REQUIRED ACTION: Repeat each entry word for word; the images are not part of the copy.
═════ DATA FOR THE TASK
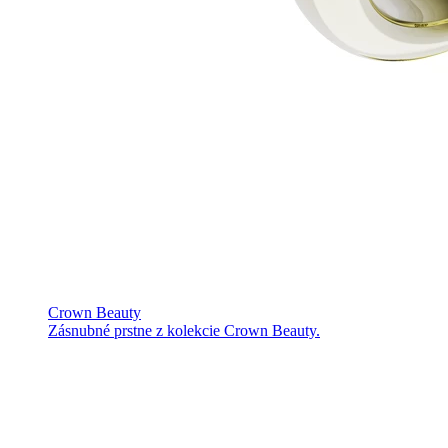
Crown Beauty
Zásnubné prstne z kolekcie Crown Beauty.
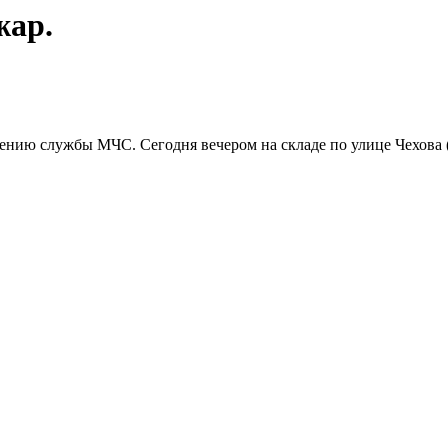
жар.
нию службы МЧС. Сегодня вечером на складе по улице Чехова (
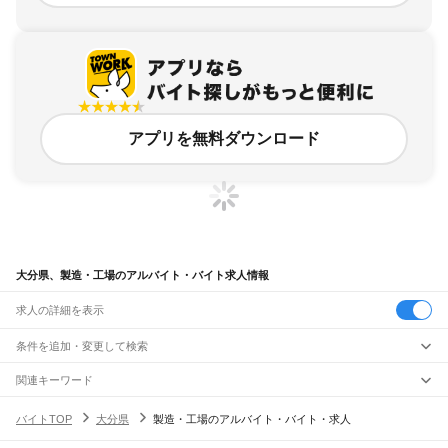
アプリを無料ダウンロード
大分県、製造・工場のアルバイト・バイト求人情報
求人の詳細を表示
条件を追加・変更して検索
市区町村を追加・変更
関連キーワード
大分県 製造・工場 技術
大分県 製造業
大分県 大分市 製造業
大分県
駅を追加・変更
バイトTOP
大分県
製造・工場のアルバイト・バイト・求人
大分県 製造・工場 大分駅近く
大分県 自動車製造
大分県
すべて
大分市
別府市
中津市
日田市
佐伯市
臼杵市
津久見市
竹田市
豊後高田市
杵築市
職種を追加・変更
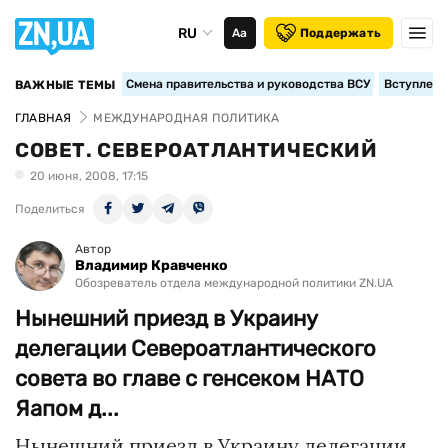
RU
Аа
Поддержать
Смена правительства и руководства ВСУ
Вступление
ВАЖНЫЕ ТЕМЫ
ГЛАВНАЯ
МЕЖДУНАРОДНАЯ ПОЛИТИКА
СОВЕТ. СЕВЕРОАТЛАНТИЧЕСКИЙ
20 июня, 2008, 17:15
Поделиться
Автор
Владимир Кравченко
Обозреватель отдела международной политики ZN.UA
Нынешний приезд в Украину
делегации Североатлантического
совета во главе с генсеком НАТО
Яапом д...
Нынешний приезд в Украину делегации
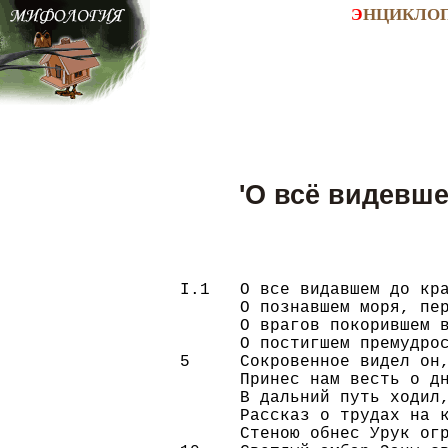
Э
НЦИКЛО
'О всё видевше
I.1   О все видавшем до кра
      О познавшем моря, пер
      О врагов покорившем в
      О постигшем премудрос
5     Сокровенное видел он,
      Принес нам весть о дн
      В дальний путь ходил,
      Рассказ о трудах на к
      Стеною обнес Урук огр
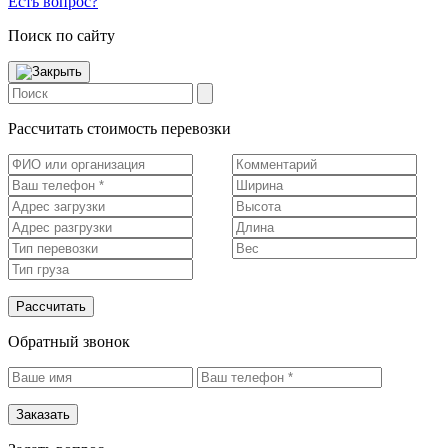
Есть вопрос?
Поиск по сайту
Рассчитать стоимость перевозки
Рассчитать
Обратный звонок
Заказать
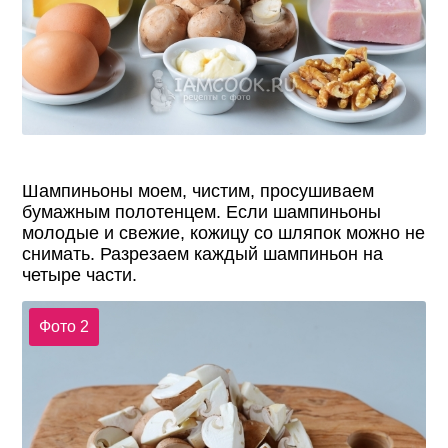
Шампиньоны моем, чистим, просушиваем
бумажным полотенцем. Если шампиньоны
молодые и свежие, кожицу со шляпок можно не
снимать. Разрезаем каждый шампиньон на
четыре части.
Фото 2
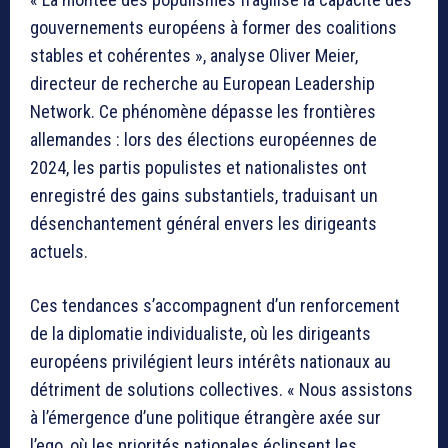
gouvernements européens à former des coalitions
stables et cohérentes », analyse Oliver Meier,
directeur de recherche au European Leadership
Network. Ce phénomène dépasse les frontières
allemandes : lors des élections européennes de
2024, les partis populistes et nationalistes ont
enregistré des gains substantiels, traduisant un
désenchantement général envers les dirigeants
actuels.
Ces tendances s’accompagnent d’un renforcement
de la diplomatie individualiste, où les dirigeants
européens privilégient leurs intérêts nationaux au
détriment de solutions collectives. « Nous assistons
à l’émergence d’une politique étrangère axée sur
l’ego, où les priorités nationales éclipsent les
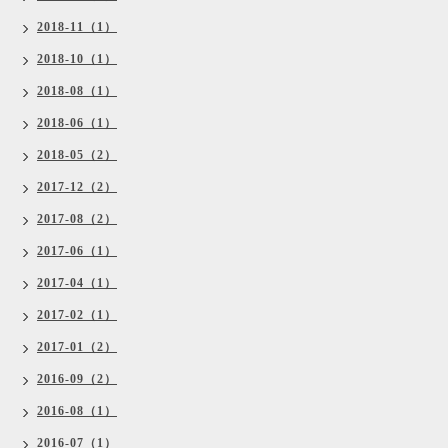
2018-11（1）
2018-10（1）
2018-08（1）
2018-06（1）
2018-05（2）
2017-12（2）
2017-08（2）
2017-06（1）
2017-04（1）
2017-02（1）
2017-01（2）
2016-09（2）
2016-08（1）
2016-07（1）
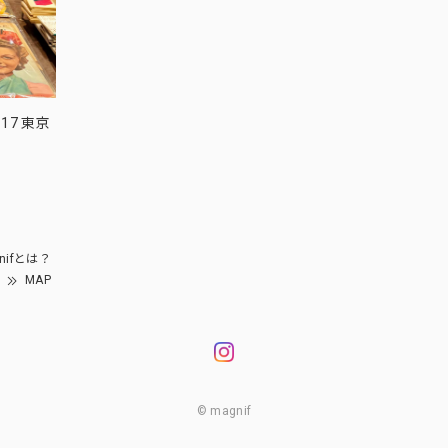
17 東京
nifとは？
MAP
© magnif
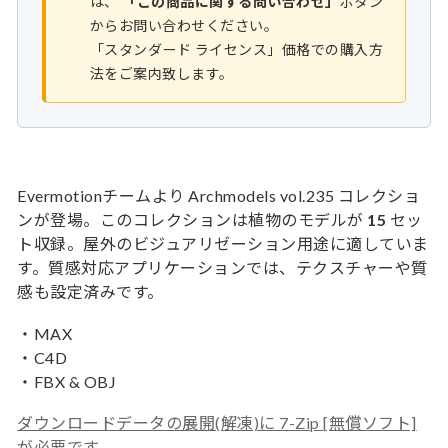
は、
「この商品に関する問い合わせ」
ボタン
からお問い合わせください。
「スタンダード ライセンス」価格での購入方
法をご案内致します。
Evermotionチームより Archmodels vol.235 コレクショ
ンが登場。このコレクションは植物のモデルが
15
セッ
ト収録。屋外のビジュアリゼーション用途に適していま
す。質感対応アプリケーションでは、テクスチャーや質
感も設定済みです。
・MAX
・C4D
・FBX & OBJ
ダウンロードデータの展開(解凍)に 7-Zip [無償ソフト]
が必要です。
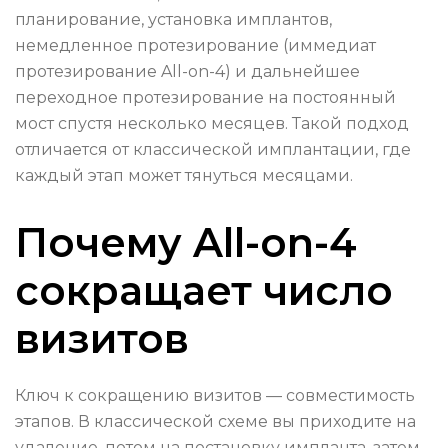
планирование, установка имплантов,
немедленное протезирование (иммедиат
протезирование All-on-4) и дальнейшее
переходное протезирование на постоянный
мост спустя несколько месяцев. Такой подход
отличается от классической имплантации, где
каждый этап может тянуться месяцами.
Почему All-on-4
сокращает число
визитов
Ключ к сокращению визитов — совместимость
этапов. В классической схеме вы приходите на
удаление, потом на постановку импланта, затем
══════════
RESULT FOR THIS EXERCISE:
Crown Beauty
Zásnubné prstne z kolekcie Crown Beauty.
жар.
нию службы МЧС. Сегодня вечером на складе по улице Чехова (
アプリを無料ダウンロード
大分県、製造・工場のアルバイト・バイト求人情報
求人の詳細を表示
条件を追加・変更して検索
市区町村を追加・変更
関連キーワード
大分県 製造・工場 技術
大分県 製造業
大分県 大分市 製造業
大分県
駅を追加・変更
バイトTOP
大分県
製造・工場のアルバイト・バイト・求人
大分県 製造・工場 大分駅近く
大分県 自動車製造
大分県
すべて
大分市
別府市
中津市
日田市
佐伯市
臼杵市
津久見市
竹田市
豊後高田市
杵築市
職種を追加・変更
RU
Аа
Поддержать
Смена правительства и руководства ВСУ
Вступление
ВАЖНЫЕ ТЕМЫ
ГЛАВНАЯ
МЕЖДУНАРОДНАЯ ПОЛИТИКА
СОВЕТ. СЕВЕРОАТЛАНТИЧЕСКИЙ
20 июня, 2008, 17:15
Поделиться
Автор
Владимир Кравченко
Обозреватель отдела международной политики ZN.UA
Нынешний приезд в Украину
делегации Североатлантического
совета во главе с генсеком НАТО
Яапом д...
Нынешний приезд в Украину делегации
Э
НЦИКЛО
'О всё видевше
I.1   О все видавшем до кра
      О познавшем моря, пер
      О врагов покорившем в
      О постигшем премудрос
5     Сокровенное видел он,
      Принес нам весть о дн
      В дальний путь ходил,
      Рассказ о трудах на к
      Стеною обнес Урук огр
Есть вопрос?
Поиск по сайту
Рассчитать стоимость перевозки
Рассчитать
Обратный звонок
Заказать
Шампиньоны моем, чистим, просушиваем
бумажным полотенцем. Если шампиньоны
молодые и свежие, кожицу со шляпок можно не
снимать. Разрезаем каждый шампиньон на
четыре части.
Фото 2
gouvernements européens à former des coalitions
stables et cohérentes », analyse Oliver Meier,
directeur de recherche au European Leadership
Network. Ce phénomène dépasse les frontières
allemandes : lors des élections européennes de
2024, les partis populistes et nationalistes ont
enregistré des gains substantiels, traduisant un
désenchantement général envers les dirigeants
actuels.
Ces tendances s’accompagnent d’un renforcement
de la diplomatie individualiste, où les dirigeants
européens privilégient leurs intérêts nationaux au
détriment de solutions collectives. « Nous assistons
à l’émergence d’une politique étrangère axée sur
l’ego, où les priorités nationales éclipsent les
2018-11（1）
2018-10（1）
2018-08（1）
2018-06（1）
2018-05（2）
2017-12（2）
2017-08（2）
2017-06（1）
2017-04（1）
2017-02（1）
2017-01（2）
2016-09（2）
2016-08（1）
2016-07（1）
17 東京
nifとは？
MAP
© magnif
は、
「この商品に関する問い合わせ」
ボタン
からお問い合わせください。
「スタンダード ライセンス」価格での購入方
法をご案内致します。
Evermotionチームより Archmodels vol.235 コレクショ
ンが登場。このコレクションは植物のモデルが
15
セッ
ト収録。屋外のビジュアリゼーション用途に適していま
す。質感対応アプリケーションでは、テクスチャーや質
感も設定済みです。
・MAX
・C4D
・FBX & OBJ
ダウンロードデータの展開(解凍)に 7-Zip [無償ソフト]
が必要です。
планирование, установка имплантов,
немедленное протезирование (иммедиат
протезирование All-on-4) и дальнейшее
переходное протезирование на постоянный
мост спустя несколько месяцев. Такой подход
отличается от классической имплантации, где
каждый этап может тянуться месяцами.
Почему All-on-4
сокращает число
визитов
Ключ к сокращению визитов — совместимость
этапов. В классической схеме вы приходите на
удаление, потом на постановку импланта, затем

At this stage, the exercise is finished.